Action item |
Write out the data below exactly, from its first line to the line containing "when installing Steam.](https://youtu.be/0506yDSgU7M?t=921)", that line included.

Records for the task |
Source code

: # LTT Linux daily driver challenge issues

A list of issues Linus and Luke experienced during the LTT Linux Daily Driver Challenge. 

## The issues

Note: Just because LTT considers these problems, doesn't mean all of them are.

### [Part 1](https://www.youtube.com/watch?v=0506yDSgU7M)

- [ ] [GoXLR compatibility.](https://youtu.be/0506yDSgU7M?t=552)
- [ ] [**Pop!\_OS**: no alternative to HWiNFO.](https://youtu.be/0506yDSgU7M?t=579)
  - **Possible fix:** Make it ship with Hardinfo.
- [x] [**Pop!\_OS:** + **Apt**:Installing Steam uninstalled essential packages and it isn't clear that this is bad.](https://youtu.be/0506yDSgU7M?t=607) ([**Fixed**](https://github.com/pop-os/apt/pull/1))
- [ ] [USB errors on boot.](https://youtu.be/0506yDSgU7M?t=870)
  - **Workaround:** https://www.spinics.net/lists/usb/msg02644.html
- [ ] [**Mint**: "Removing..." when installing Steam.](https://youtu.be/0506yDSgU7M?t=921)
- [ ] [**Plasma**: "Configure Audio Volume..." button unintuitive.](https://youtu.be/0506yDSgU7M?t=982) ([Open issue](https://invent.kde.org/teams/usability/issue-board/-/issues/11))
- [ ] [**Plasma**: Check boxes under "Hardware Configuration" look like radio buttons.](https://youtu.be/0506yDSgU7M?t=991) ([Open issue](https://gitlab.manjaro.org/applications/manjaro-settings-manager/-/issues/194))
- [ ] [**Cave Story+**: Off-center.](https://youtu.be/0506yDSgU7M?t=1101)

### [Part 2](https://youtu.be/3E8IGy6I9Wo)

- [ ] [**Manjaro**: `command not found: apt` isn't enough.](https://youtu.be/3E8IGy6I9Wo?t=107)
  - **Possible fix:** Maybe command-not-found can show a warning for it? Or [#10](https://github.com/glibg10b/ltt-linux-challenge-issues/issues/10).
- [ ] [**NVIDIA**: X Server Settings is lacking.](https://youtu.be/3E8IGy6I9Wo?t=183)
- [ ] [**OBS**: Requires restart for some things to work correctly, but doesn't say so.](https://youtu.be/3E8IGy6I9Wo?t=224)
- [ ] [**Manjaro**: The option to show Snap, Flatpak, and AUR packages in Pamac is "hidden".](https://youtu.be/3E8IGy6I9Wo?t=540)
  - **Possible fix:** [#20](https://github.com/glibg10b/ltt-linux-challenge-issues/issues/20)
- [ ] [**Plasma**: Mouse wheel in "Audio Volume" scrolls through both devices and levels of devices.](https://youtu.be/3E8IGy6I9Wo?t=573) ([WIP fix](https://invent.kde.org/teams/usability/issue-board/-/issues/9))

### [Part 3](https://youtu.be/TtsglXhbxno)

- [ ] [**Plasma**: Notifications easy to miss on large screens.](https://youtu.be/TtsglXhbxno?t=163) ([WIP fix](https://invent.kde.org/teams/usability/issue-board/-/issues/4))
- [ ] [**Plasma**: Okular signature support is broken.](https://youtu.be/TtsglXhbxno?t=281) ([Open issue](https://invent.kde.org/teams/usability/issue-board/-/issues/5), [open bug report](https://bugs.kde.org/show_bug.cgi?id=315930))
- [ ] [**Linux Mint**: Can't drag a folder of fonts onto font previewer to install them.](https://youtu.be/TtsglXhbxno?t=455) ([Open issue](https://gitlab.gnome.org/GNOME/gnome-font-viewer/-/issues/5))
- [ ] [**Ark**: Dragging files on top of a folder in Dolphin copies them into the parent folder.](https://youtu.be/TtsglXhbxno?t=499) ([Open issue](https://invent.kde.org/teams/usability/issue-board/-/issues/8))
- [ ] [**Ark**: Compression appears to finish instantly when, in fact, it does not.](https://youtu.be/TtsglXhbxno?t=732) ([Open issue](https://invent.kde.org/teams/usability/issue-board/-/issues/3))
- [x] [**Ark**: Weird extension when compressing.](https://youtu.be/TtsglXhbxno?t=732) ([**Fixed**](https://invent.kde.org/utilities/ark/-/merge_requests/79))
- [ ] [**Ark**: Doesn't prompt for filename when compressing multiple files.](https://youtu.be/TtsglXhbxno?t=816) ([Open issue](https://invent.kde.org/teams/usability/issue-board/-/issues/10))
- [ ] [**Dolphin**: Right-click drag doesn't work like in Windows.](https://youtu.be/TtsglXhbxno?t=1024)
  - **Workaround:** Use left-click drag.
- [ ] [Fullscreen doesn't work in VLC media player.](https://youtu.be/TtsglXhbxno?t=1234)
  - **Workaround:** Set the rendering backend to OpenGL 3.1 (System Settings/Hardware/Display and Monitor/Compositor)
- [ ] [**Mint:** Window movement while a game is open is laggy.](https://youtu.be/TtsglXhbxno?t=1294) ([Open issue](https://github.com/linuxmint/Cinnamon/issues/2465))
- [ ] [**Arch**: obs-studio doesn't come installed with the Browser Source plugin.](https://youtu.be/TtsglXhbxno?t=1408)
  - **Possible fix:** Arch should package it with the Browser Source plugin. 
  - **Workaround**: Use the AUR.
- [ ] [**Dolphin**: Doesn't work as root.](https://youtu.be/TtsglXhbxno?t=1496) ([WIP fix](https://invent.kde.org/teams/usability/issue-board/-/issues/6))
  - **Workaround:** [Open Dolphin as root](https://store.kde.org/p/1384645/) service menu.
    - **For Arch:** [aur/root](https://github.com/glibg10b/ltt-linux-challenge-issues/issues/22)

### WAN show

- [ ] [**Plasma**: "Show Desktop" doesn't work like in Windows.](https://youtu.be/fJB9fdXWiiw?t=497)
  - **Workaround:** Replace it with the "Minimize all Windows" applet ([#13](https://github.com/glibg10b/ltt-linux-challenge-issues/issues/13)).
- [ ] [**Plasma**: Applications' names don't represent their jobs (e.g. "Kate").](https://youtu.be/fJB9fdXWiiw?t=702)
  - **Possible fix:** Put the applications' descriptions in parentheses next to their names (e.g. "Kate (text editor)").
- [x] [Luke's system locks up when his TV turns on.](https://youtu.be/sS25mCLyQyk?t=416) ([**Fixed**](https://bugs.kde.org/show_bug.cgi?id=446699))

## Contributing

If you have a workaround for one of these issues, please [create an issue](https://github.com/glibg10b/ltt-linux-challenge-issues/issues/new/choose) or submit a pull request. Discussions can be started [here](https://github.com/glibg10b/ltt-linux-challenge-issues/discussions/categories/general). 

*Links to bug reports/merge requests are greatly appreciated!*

Exercise output |
Source code

: # LTT Linux daily driver challenge issues

A list of issues Linus and Luke experienced during the LTT Linux Daily Driver Challenge. 

## The issues

Note: Just because LTT considers these problems, doesn't mean all of them are.

### [Part 1](https://www.youtube.com/watch?v=0506yDSgU7M)

- [ ] [GoXLR compatibility.](https://youtu.be/0506yDSgU7M?t=552)
- [ ] [**Pop!\_OS**: no alternative to HWiNFO.](https://youtu.be/0506yDSgU7M?t=579)
  - **Possible fix:** Make it ship with Hardinfo.
- [x] [**Pop!\_OS:** + **Apt**:Installing Steam uninstalled essential packages and it isn't clear that this is bad.](https://youtu.be/0506yDSgU7M?t=607) ([**Fixed**](https://github.com/pop-os/apt/pull/1))
- [ ] [USB errors on boot.](https://youtu.be/0506yDSgU7M?t=870)
  - **Workaround:** https://www.spinics.net/lists/usb/msg02644.html
- [ ] [**Mint**: "Removing..." when installing Steam.](https://youtu.be/0506yDSgU7M?t=921)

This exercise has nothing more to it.